[Records from a dataset]

↓↓↓

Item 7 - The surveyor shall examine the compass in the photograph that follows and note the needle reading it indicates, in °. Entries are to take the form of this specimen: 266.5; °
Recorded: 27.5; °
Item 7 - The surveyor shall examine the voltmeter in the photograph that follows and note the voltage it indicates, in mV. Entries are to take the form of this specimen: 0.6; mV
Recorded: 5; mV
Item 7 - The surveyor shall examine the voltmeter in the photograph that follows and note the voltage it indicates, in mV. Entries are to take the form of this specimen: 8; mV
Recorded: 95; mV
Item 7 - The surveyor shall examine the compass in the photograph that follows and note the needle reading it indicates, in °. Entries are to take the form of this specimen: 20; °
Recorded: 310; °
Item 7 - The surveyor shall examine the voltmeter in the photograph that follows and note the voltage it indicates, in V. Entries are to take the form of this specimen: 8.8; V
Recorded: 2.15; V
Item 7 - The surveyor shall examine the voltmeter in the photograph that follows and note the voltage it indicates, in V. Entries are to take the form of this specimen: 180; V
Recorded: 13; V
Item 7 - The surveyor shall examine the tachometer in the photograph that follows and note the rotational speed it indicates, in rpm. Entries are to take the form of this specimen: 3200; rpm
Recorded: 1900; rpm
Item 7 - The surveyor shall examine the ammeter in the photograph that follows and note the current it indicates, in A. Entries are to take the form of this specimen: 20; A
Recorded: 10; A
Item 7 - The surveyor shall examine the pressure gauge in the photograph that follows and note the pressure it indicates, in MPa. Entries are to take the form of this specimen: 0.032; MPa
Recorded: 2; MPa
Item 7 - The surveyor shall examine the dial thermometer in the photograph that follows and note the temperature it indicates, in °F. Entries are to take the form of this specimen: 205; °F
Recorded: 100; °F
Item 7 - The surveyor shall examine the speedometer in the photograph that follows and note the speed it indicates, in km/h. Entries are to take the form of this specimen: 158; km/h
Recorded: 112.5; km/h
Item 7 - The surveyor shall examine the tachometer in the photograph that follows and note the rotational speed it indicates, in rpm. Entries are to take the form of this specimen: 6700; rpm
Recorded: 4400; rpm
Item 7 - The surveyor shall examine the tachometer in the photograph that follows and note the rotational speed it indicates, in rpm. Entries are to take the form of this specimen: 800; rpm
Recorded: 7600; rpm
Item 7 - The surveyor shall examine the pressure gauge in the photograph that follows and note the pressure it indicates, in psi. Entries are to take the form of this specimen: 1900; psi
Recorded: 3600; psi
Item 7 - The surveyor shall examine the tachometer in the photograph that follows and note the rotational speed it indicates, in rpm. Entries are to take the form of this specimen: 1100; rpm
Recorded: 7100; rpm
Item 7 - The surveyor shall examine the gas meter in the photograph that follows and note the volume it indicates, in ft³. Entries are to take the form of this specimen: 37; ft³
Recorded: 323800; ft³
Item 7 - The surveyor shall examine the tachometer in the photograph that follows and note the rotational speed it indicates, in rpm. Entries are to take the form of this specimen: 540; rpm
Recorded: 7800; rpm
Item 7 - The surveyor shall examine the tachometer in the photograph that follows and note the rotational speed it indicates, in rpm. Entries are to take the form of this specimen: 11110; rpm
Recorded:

↑↑↑

→ **PROBLEM DETAILS**
Reproduce all of the records above word for word, without changing anything.

→ **RESULT OF THIS EXERCISE**
Item 7 - The surveyor shall examine the compass in the photograph that follows and note the needle reading it indicates, in °. Entries are to take the form of this specimen: 266.5; °
Recorded: 27.5; °
Item 7 - The surveyor shall examine the voltmeter in the photograph that follows and note the voltage it indicates, in mV. Entries are to take the form of this specimen: 0.6; mV
Recorded: 5; mV
Item 7 - The surveyor shall examine the voltmeter in the photograph that follows and note the voltage it indicates, in mV. Entries are to take the form of this specimen: 8; mV
Recorded: 95; mV
Item 7 - The surveyor shall examine the compass in the photograph that follows and note the needle reading it indicates, in °. Entries are to take the form of this specimen: 20; °
Recorded: 310; °
Item 7 - The surveyor shall examine the voltmeter in the photograph that follows and note the voltage it indicates, in V. Entries are to take the form of this specimen: 8.8; V
Recorded: 2.15; V
Item 7 - The surveyor shall examine the voltmeter in the photograph that follows and note the voltage it indicates, in V. Entries are to take the form of this specimen: 180; V
Recorded: 13; V
Item 7 - The surveyor shall examine the tachometer in the photograph that follows and note the rotational speed it indicates, in rpm. Entries are to take the form of this specimen: 3200; rpm
Recorded: 1900; rpm
Item 7 - The surveyor shall examine the ammeter in the photograph that follows and note the current it indicates, in A. Entries are to take the form of this specimen: 20; A
Recorded: 10; A
Item 7 - The surveyor shall examine the pressure gauge in the photograph that follows and note the pressure it indicates, in MPa. Entries are to take the form of this specimen: 0.032; MPa
Recorded: 2; MPa
Item 7 - The surveyor shall examine the dial thermometer in the photograph that follows and note the temperature it indicates, in °F. Entries are to take the form of this specimen: 205; °F
Recorded: 100; °F
Item 7 - The surveyor shall examine the speedometer in the photograph that follows and note the speed it indicates, in km/h. Entries are to take the form of this specimen: 158; km/h
Recorded: 112.5; km/h
Item 7 - The surveyor shall examine the tachometer in the photograph that follows and note the rotational speed it indicates, in rpm. Entries are to take the form of this specimen: 6700; rpm
Recorded: 4400; rpm
Item 7 - The surveyor shall examine the tachometer in the photograph that follows and note the rotational speed it indicates, in rpm. Entries are to take the form of this specimen: 800; rpm
Recorded: 7600; rpm
Item 7 - The surveyor shall examine the pressure gauge in the photograph that follows and note the pressure it indicates, in psi. Entries are to take the form of this specimen: 1900; psi
Recorded: 3600; psi
Item 7 - The surveyor shall examine the tachometer in the photograph that follows and note the rotational speed it indicates, in rpm. Entries are to take the form of this specimen: 1100; rpm
Recorded: 7100; rpm
Item 7 - The surveyor shall examine the gas meter in the photograph that follows and note the volume it indicates, in ft³. Entries are to take the form of this specimen: 37; ft³
Recorded: 323800; ft³
Item 7 - The surveyor shall examine the tachometer in the photograph that follows and note the rotational speed it indicates, in rpm. Entries are to take the form of this specimen: 540; rpm
Recorded: 7800; rpm
Item 7 - The surveyor shall examine the tachometer in the photograph that follows and note the rotational speed it indicates, in rpm. Entries are to take the form of this specimen: 11110; rpm
Recorded:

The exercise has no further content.